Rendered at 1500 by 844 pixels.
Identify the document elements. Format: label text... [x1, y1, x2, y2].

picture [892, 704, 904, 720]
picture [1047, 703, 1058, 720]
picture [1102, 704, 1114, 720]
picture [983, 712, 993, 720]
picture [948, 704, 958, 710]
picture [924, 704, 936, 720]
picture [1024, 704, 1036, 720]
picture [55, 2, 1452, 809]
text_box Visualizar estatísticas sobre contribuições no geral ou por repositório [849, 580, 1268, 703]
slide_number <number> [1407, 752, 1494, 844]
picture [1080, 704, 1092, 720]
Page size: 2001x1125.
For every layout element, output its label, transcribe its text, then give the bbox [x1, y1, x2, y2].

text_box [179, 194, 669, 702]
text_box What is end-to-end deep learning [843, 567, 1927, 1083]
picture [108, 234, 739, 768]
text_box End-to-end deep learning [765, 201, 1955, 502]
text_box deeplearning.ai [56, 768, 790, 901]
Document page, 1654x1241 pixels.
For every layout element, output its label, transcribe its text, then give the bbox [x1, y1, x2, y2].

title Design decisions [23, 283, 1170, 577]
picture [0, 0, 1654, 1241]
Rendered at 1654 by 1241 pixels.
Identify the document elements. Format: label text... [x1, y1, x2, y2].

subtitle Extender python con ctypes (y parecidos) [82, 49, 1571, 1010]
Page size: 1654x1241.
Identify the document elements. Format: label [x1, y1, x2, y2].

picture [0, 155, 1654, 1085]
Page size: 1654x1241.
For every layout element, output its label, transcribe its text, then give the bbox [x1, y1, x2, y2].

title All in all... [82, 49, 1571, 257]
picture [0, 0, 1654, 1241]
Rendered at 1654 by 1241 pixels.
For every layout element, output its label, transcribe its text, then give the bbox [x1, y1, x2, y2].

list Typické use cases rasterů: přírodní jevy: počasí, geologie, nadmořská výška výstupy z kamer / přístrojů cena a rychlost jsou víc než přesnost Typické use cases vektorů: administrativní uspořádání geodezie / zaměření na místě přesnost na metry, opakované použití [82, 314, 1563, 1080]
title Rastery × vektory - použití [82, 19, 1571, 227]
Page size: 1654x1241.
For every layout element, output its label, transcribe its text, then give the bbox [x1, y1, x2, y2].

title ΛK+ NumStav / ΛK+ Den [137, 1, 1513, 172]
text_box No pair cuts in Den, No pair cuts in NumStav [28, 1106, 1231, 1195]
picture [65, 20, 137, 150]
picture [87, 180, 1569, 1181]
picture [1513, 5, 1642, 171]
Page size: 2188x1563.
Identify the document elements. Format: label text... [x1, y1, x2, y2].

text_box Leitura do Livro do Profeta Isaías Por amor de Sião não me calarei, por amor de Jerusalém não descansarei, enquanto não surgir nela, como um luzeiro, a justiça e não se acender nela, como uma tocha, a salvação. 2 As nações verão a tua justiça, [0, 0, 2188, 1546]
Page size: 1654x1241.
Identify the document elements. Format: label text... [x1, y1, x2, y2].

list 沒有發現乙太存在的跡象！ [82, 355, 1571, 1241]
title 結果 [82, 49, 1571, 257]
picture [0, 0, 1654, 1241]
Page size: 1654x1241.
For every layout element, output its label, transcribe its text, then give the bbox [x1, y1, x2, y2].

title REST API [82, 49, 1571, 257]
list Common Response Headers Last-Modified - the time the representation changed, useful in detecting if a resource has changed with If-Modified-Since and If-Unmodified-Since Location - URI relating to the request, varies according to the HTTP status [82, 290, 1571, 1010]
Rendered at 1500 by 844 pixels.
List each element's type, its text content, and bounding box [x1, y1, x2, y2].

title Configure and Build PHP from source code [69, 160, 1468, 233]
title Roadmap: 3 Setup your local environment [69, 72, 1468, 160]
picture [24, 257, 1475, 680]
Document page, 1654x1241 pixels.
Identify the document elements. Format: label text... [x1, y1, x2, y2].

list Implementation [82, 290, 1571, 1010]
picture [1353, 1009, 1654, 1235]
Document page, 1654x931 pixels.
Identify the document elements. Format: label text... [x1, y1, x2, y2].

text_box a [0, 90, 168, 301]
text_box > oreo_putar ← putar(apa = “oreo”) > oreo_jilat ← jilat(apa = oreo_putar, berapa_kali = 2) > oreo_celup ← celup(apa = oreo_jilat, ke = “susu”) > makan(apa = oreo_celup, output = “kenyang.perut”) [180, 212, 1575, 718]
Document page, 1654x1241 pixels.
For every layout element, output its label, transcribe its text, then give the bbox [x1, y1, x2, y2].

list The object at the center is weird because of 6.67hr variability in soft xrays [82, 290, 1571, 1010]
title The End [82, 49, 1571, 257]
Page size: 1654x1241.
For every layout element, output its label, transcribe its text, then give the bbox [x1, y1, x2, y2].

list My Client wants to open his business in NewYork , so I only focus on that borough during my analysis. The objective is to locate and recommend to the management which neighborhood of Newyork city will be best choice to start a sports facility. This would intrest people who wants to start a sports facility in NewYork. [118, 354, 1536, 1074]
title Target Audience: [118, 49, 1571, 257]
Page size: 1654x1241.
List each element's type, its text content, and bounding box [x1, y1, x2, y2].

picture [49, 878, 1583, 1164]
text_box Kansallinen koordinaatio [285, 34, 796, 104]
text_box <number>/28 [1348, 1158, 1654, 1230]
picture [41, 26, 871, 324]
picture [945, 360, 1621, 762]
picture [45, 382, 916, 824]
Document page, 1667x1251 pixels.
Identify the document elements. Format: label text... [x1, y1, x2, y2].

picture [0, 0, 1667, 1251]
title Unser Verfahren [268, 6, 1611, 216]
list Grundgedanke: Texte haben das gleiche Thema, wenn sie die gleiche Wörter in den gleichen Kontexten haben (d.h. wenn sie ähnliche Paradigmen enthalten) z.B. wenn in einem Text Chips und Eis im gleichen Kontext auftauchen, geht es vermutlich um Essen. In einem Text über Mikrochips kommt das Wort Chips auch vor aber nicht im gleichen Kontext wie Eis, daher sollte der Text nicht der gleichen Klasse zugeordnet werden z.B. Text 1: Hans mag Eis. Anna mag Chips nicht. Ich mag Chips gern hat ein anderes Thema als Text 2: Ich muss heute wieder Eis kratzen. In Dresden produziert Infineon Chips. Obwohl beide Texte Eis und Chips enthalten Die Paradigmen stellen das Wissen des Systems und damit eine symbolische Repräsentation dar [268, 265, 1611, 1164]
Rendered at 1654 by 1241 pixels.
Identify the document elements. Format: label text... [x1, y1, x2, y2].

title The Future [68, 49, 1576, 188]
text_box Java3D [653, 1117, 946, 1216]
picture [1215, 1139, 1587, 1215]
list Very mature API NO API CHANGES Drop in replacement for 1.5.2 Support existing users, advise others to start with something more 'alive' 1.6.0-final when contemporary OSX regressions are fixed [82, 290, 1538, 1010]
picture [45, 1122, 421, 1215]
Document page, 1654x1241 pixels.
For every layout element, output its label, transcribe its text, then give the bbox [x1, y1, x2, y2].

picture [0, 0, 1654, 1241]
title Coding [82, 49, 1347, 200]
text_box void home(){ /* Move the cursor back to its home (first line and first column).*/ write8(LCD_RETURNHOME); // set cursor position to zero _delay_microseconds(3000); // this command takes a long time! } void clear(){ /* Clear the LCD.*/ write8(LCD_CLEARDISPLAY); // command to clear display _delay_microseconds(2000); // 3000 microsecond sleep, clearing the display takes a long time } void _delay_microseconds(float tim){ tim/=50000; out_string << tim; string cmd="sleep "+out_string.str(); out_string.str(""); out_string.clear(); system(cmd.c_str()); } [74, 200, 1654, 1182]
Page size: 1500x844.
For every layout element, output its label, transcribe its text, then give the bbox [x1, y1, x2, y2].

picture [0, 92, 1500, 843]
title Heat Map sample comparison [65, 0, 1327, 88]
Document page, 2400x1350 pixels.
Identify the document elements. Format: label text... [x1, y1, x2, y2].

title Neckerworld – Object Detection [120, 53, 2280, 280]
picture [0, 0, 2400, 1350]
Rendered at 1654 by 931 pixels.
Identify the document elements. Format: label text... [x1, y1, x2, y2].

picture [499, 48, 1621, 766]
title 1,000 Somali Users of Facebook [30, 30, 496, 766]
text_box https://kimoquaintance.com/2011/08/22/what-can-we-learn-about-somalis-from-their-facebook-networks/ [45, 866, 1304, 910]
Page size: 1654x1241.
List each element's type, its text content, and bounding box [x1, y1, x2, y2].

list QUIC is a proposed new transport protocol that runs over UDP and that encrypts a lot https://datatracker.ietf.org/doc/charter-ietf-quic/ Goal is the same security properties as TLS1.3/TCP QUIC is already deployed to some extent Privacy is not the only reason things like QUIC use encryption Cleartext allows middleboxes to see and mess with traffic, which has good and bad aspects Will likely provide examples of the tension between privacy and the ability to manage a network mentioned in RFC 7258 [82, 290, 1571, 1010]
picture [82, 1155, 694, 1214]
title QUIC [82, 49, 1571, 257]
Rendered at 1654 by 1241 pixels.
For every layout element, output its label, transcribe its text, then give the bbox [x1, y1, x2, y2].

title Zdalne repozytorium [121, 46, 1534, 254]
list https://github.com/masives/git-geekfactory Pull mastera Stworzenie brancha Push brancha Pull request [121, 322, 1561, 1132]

- - - - -

| Written task |
Copy out the data above word for word, from its first line through the line that contains "title Rastery ×", including that line.

| Task response |
Rendered at 1500 by 844 pixels.
Identify the document elements. Format: label text... [x1, y1, x2, y2].

picture [892, 704, 904, 720]
picture [1047, 703, 1058, 720]
picture [1102, 704, 1114, 720]
picture [983, 712, 993, 720]
picture [948, 704, 958, 710]
picture [924, 704, 936, 720]
picture [1024, 704, 1036, 720]
picture [55, 2, 1452, 809]
text_box Visualizar estatísticas sobre contribuições no geral ou por repositório [849, 580, 1268, 703]
slide_number <number> [1407, 752, 1494, 844]
picture [1080, 704, 1092, 720]
Page size: 2001x1125.
For every layout element, output its label, transcribe its text, then give the bbox [x1, y1, x2, y2].

text_box [179, 194, 669, 702]
text_box What is end-to-end deep learning [843, 567, 1927, 1083]
picture [108, 234, 739, 768]
text_box End-to-end deep learning [765, 201, 1955, 502]
text_box deeplearning.ai [56, 768, 790, 901]
Document page, 1654x1241 pixels.
For every layout element, output its label, transcribe its text, then give the bbox [x1, y1, x2, y2].

title Design decisions [23, 283, 1170, 577]
picture [0, 0, 1654, 1241]
Rendered at 1654 by 1241 pixels.
Identify the document elements. Format: label text... [x1, y1, x2, y2].

subtitle Extender python con ctypes (y parecidos) [82, 49, 1571, 1010]
Page size: 1654x1241.
Identify the document elements. Format: label [x1, y1, x2, y2].

picture [0, 155, 1654, 1085]
Page size: 1654x1241.
For every layout element, output its label, transcribe its text, then give the bbox [x1, y1, x2, y2].

title All in all... [82, 49, 1571, 257]
picture [0, 0, 1654, 1241]
Rendered at 1654 by 1241 pixels.
For every layout element, output its label, transcribe its text, then give the bbox [x1, y1, x2, y2].

list Typické use cases rasterů: přírodní jevy: počasí, geologie, nadmořská výška výstupy z kamer / přístrojů cena a rychlost jsou víc než přesnost Typické use cases vektorů: administrativní uspořádání geodezie / zaměření na místě přesnost na metry, opakované použití [82, 314, 1563, 1080]
title Rastery × vektory - použití [82, 19, 1571, 227]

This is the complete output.